Working with SQL in Kedro

This page outlines the various approaches and recommended practices when building a Kedro pipeline with SQL databases.

Key concepts and assumptions

When working with SQL databases in Kedro, it’s helpful to keep the following concepts front of mind.

1. Storage vs. Execution

  • You can treat a SQL database purely as a data sink/source, or

  • Leverage the database engine’s compute power whenever possible.

2. CRUD Scope

  • Kedro handles the parts of CRUD which do not require some concept of “state.”

  • Kedro’s genesis centred around reproducible science, not operational concepts like backfills.

Operation

Supported?

Notes

Create

Writing new tables (or views)

Read

Loading data into DataFrames or Ibis expressions

Update

Requires custom SQL outside Kedro’s DAG; breaks lineage

Delete

Same as Update—avoid for full reproducibility

3. DataFrame-centric

  • Kedro’s DAG and built-in datasets are optimised around Python DataFrames.

  • Embedding complex SQL scripts reduces visibility into dependencies and hinders reproducibility. See Delta Lake integration guide for more on handling UPSERT/MERGE like operations.

4. Reproducibility & injection risk

  • Raw SQL strings can bypass Kedro’s topological sorting and introduce SQL-injection vulnerabilities.

  • Prefer testable, Pythonic expression APIs (Ibis, Spark) over raw SQL queries.

Approaches

Approach

Status

Setup Complexity

Pandas SQL

Legacy

Minimal

Spark-JDBC

Legacy

High (JVM/cluster)

Ibis

Modern

Minimal


1. Pandas SQL (legacy)

events_data:
  type: pandas.SQLQueryDataSet
  sql: SELECT * FROM events WHERE date > '2025-01-01'
  credentials: sql_creds
  • Mechanism Wraps pd.read_sql_query/table and pd.DataFrame.to_sql.

  • Pros

    • No extra services or JVM

    • Pandas-native

  • Cons

    • Loads full tables in memory

    • Bypasses database optimizations

    • Hard to parameterise/test

    • Potential cost/security on large dumps


2. Spark-JDBC (legacy)

sales_data:
  type: spark.JDBCDataset
  table: sales
  credentials: jdbc_creds
  • Mechanism Spark’s DataFrame API over JDBC. Leverages predicate pushdown so filters/projections occur in-database.

  • Pros

    • Distributed, lazy compute

    • Leverages cluster power

  • Cons

    • JVM + Spark cluster required

    • Overkill for smaller workloads


3. Ibis (modern)

ibis_orders:
  type: ibis.TableDataset
  backend: snowflake
  credentials: snowflake_creds
  table: orders
  save_args:
    materialized: table
    database: my_db.DEV
  • Mechanism Python expression trees → compiled SQL at runtime.

  • Key highlights

    • SQLGlot translation across 20+ engines

    • Support for extensions (DuckDB geospatial, PostGIS, Snowflake UDFs and more)

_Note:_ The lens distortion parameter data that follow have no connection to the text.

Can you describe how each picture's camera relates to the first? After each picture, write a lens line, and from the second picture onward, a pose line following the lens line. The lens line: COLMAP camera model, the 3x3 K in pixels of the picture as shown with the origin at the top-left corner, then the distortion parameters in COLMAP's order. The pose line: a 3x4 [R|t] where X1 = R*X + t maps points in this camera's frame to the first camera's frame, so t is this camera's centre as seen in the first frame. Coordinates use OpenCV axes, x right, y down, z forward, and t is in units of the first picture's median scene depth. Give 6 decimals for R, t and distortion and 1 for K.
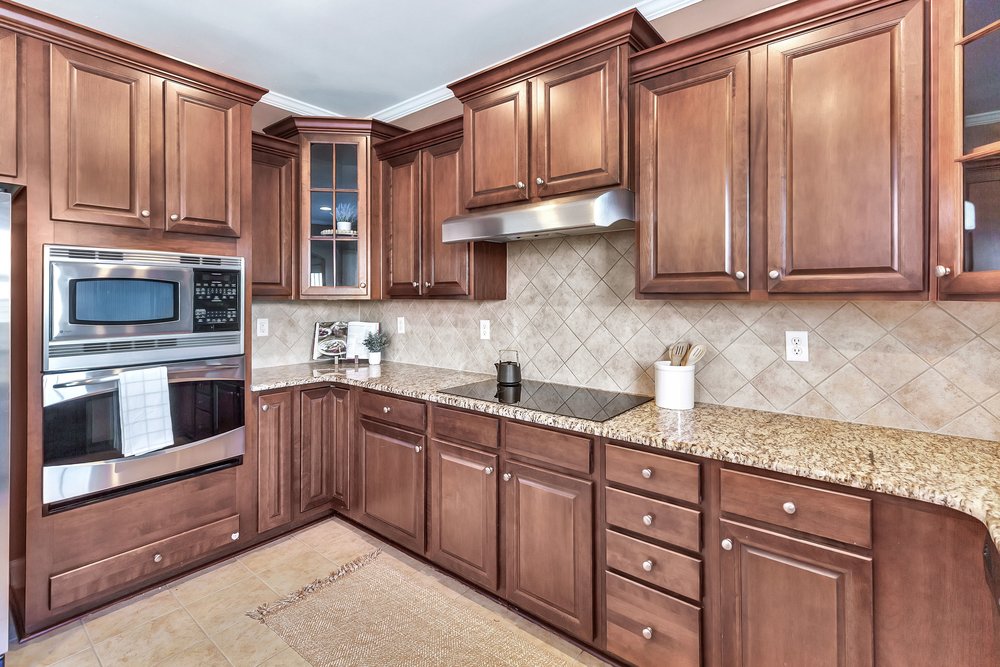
lens RADIAL K [[460.2, 0, 500.4], [0, 460.2, 297.4], [0, 0, 1]] dist [0.002370, 0.000075]
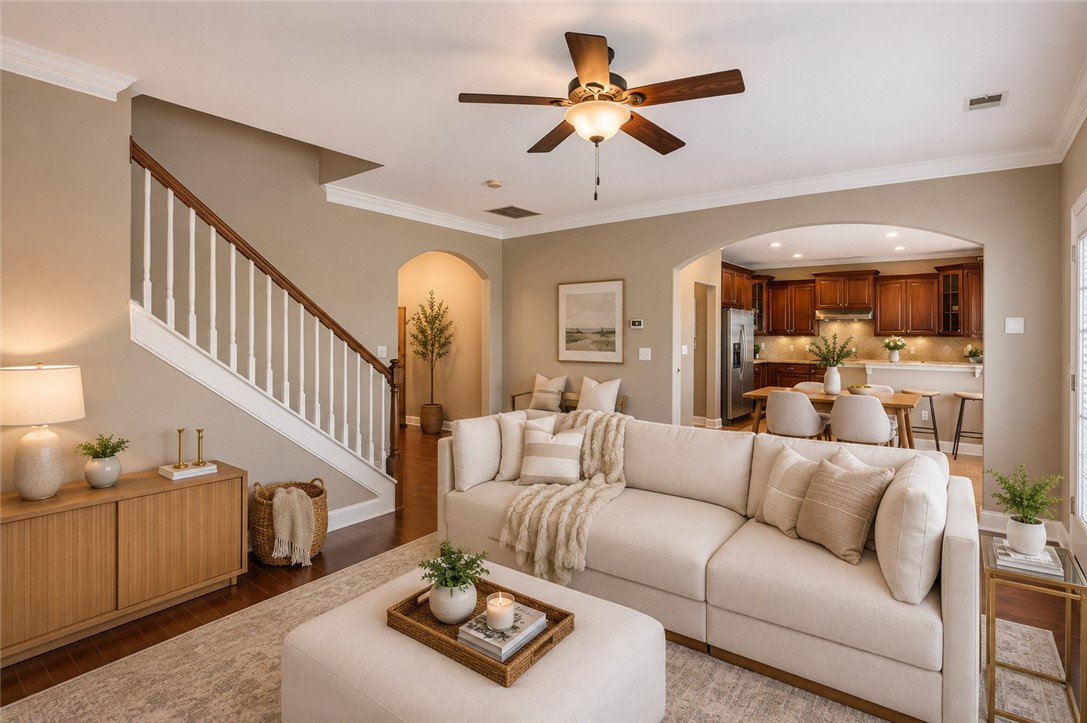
lens RADIAL K [[529.0, 0, 544.8], [0, 529.0, 329.7], [0, 0, 1]] dist [-0.000402, -0.000159]
pose [[0.998728, -0.001453, 0.050402, -2.320752], [0.001418, 0.999999, 0.000723, -0.040282], [-0.050403, -0.000651, 0.998729, -2.882716]]
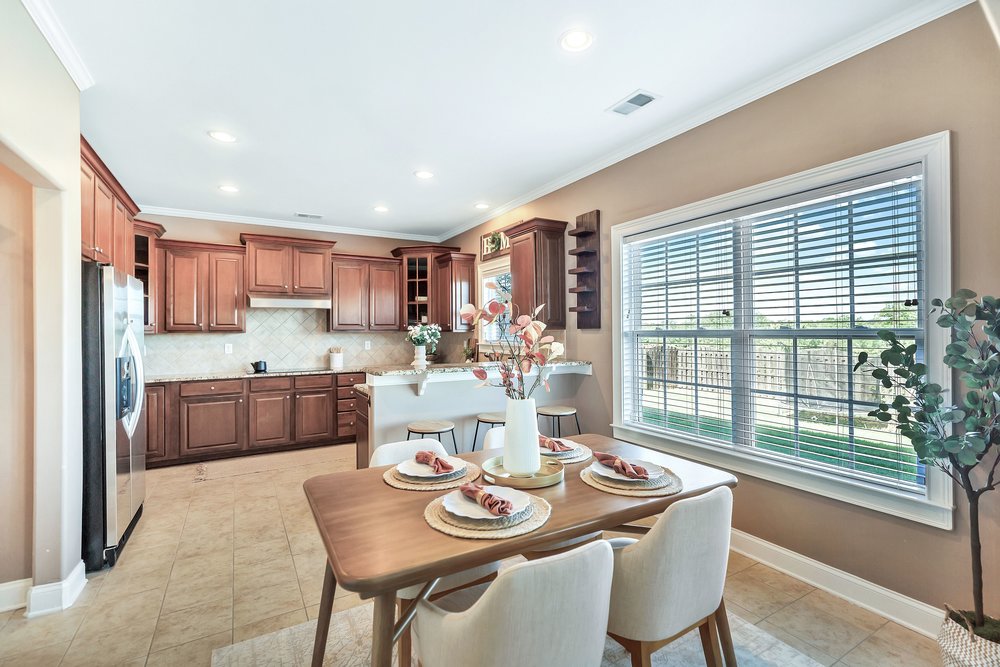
lens RADIAL K [[456.8, 0, 504.2], [0, 456.8, 327.8], [0, 0, 1]] dist [0.004399, 0.000294]
pose [[0.348410, 0.008488, 0.937304, -1.678085], [0.006696, 0.999911, -0.011544, 0.014769], [-0.937318, 0.010298, 0.348322, -0.879986]]
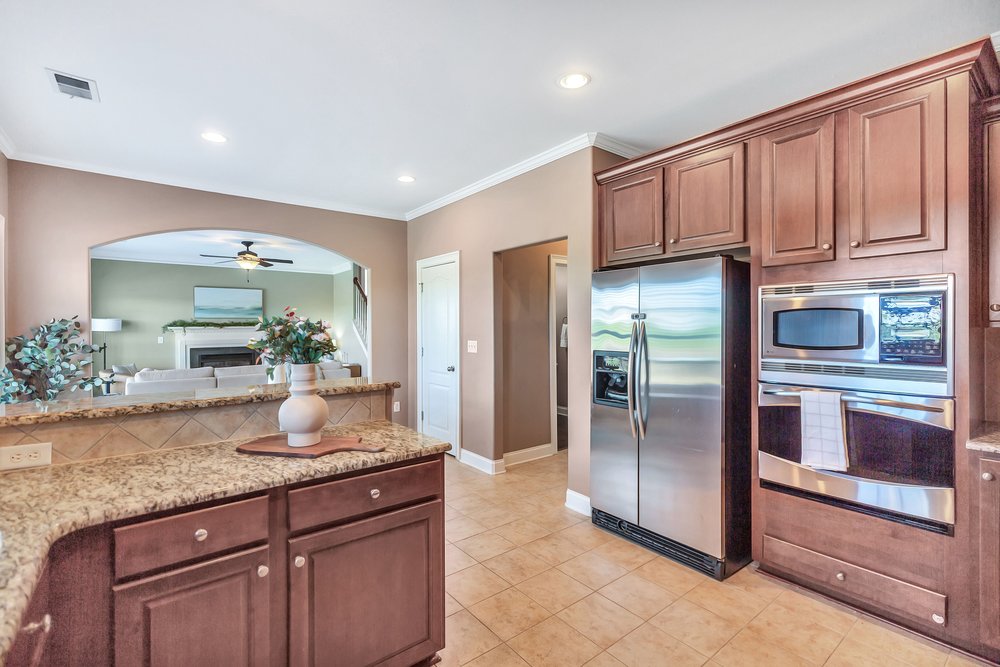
lens RADIAL K [[456.8, 0, 504.2], [0, 456.8, 327.8], [0, 0, 1]] dist [0.004399, 0.000294]
pose [[-0.217023, 0.005720, -0.976150, 0.375932], [0.006672, 0.999968, 0.004376, -0.003413], [0.976144, -0.005563, -0.217055, 0.431826]]
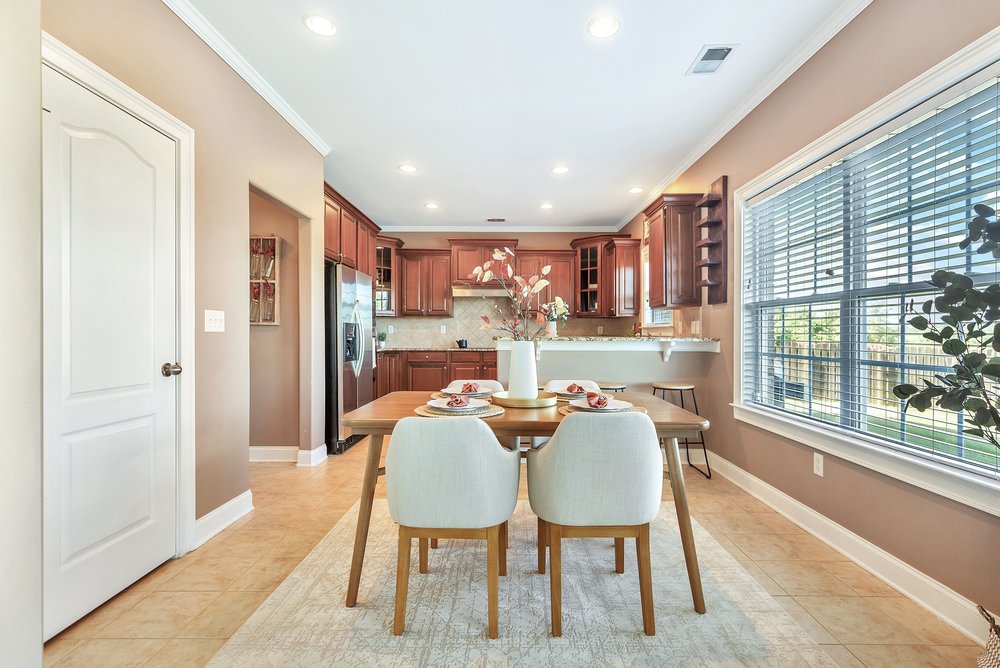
lens RADIAL K [[457.8, 0, 497.8], [0, 457.8, 337.4], [0, 0, 1]] dist [0.001416, 0.000110]
pose [[0.784113, 0.000732, 0.620617, -1.585433], [-0.007006, 0.999946, 0.007672, 0.107865], [-0.620578, -0.010363, 0.784076, -1.345055]]
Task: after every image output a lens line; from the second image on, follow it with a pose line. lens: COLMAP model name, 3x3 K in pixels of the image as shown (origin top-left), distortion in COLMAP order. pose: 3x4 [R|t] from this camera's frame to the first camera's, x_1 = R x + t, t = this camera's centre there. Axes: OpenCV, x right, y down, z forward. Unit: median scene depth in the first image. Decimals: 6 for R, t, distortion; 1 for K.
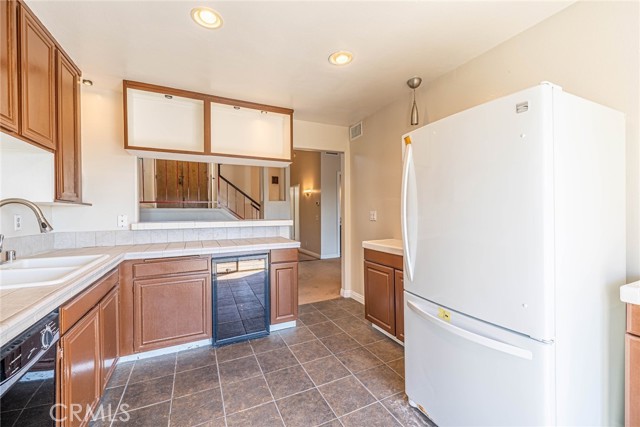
lens RADIAL K [[262.8, 0, 320.0], [0, 262.8, 213.5], [0, 0, 1]] dist [0.000201, 0.000023]
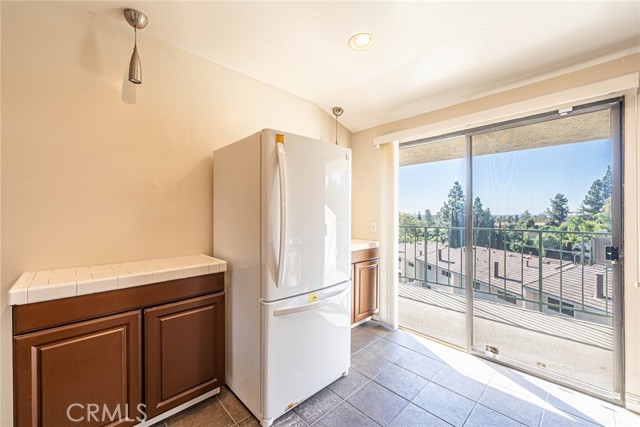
lens RADIAL K [[255.3, 0, 320.0], [0, 255.3, 213.5], [0, 0, 1]] dist [0.000862, 0.000155]
pose [[-0.307723, 0.008359, 0.951439, -0.400769], [0.014140, 0.999891, -0.004212, -0.000138], [-0.951371, 0.012157, -0.307807, 0.794413]]
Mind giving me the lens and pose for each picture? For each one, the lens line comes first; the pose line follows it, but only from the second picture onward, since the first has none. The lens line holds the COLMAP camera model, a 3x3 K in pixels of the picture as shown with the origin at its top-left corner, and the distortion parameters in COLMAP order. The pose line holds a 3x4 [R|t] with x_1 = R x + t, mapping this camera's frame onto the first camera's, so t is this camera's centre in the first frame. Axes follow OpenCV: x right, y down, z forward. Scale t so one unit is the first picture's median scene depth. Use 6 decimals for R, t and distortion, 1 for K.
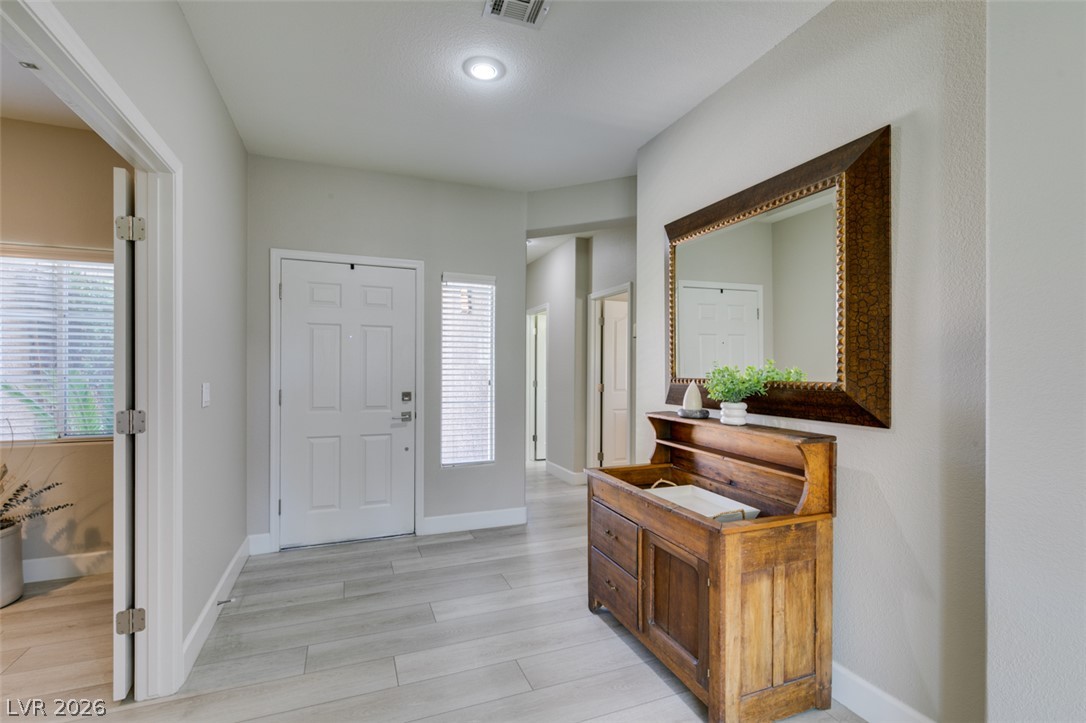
lens RADIAL K [[485.2, 0, 540.0], [0, 485.2, 369.0], [0, 0, 1]] dist [-0.002642, 0.000133]
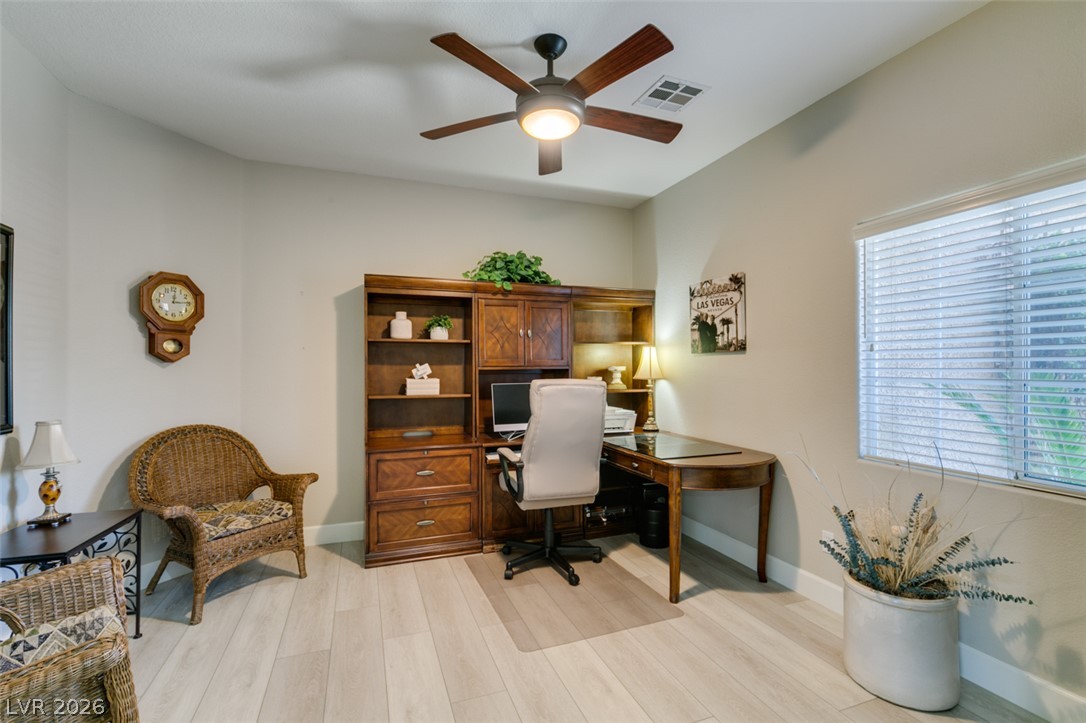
lens RADIAL K [[485.2, 0, 542.2], [0, 485.2, 370.9], [0, 0, 1]] dist [-0.002642, 0.000133]
pose [[-0.024315, -0.002309, -0.999702, -0.346126], [-0.005059, 0.999985, -0.002187, 0.004655], [0.999692, 0.005004, -0.024327, 0.397177]]
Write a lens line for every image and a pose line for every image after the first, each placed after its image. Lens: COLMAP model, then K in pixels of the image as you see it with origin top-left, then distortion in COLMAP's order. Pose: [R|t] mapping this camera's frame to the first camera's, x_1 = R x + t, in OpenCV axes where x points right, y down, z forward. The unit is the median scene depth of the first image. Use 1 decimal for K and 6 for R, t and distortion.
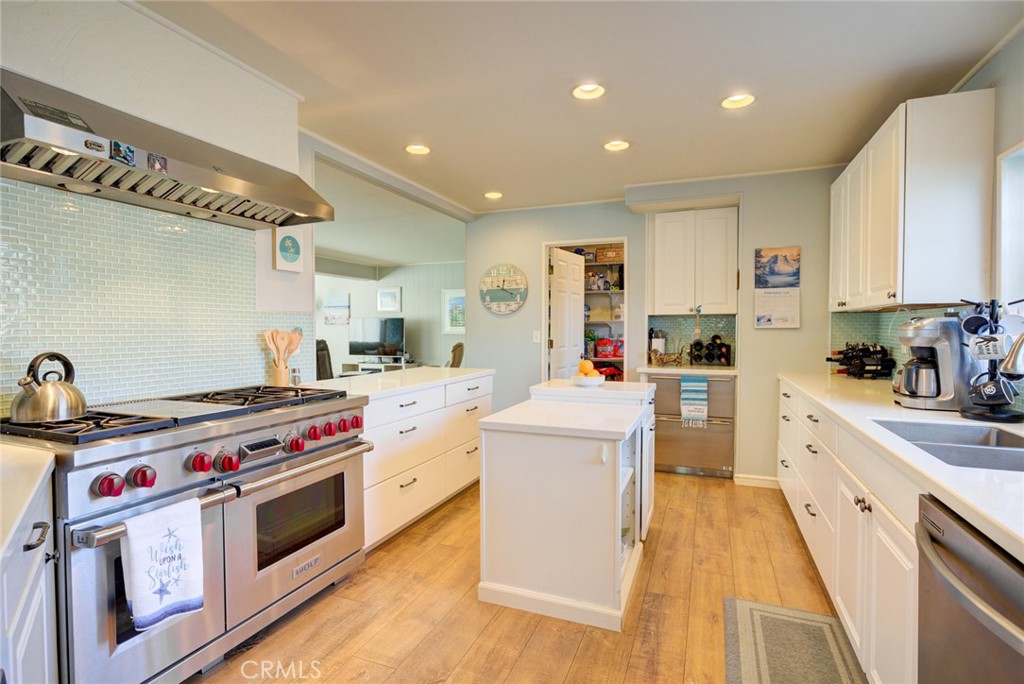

    • Full lazy push-down (filters, joins, aggregates)

    • Pluggable materialization (table/view/CTE)

    • No JVM/Spark overhead

    • In-memory/mock backends for testing

  • Pros

    • Consistent API everywhere

    • Retains engine optimizations

    • Excellent testability & reproducibility

  • Cons

    • Some backends may miss niche SQL operations

    • Migration effort for legacy pipelines may not justify moving functional code, prioritise new pipelines / projects

Warning

Consult the Ibis support matrix to verify that needed SQL functions are available. You can still write raw SQL for missing features.

Limitations and key design decisions

More broadly, there are some wider limitations to be aware of when working with Kedro & SQL:

  • No conditional branching Kedro does not support conditional nodes, making UPSERT logic difficult. Kedro favors reproducibility with append & overwrite modes over in-place updates/deletes.

  • When to seek SQL-first alternatives If your workflow is entirely SQL, tools like dbt or SQLMesh offer richer lineage and transformation management than Kedro’s Python-centric approach.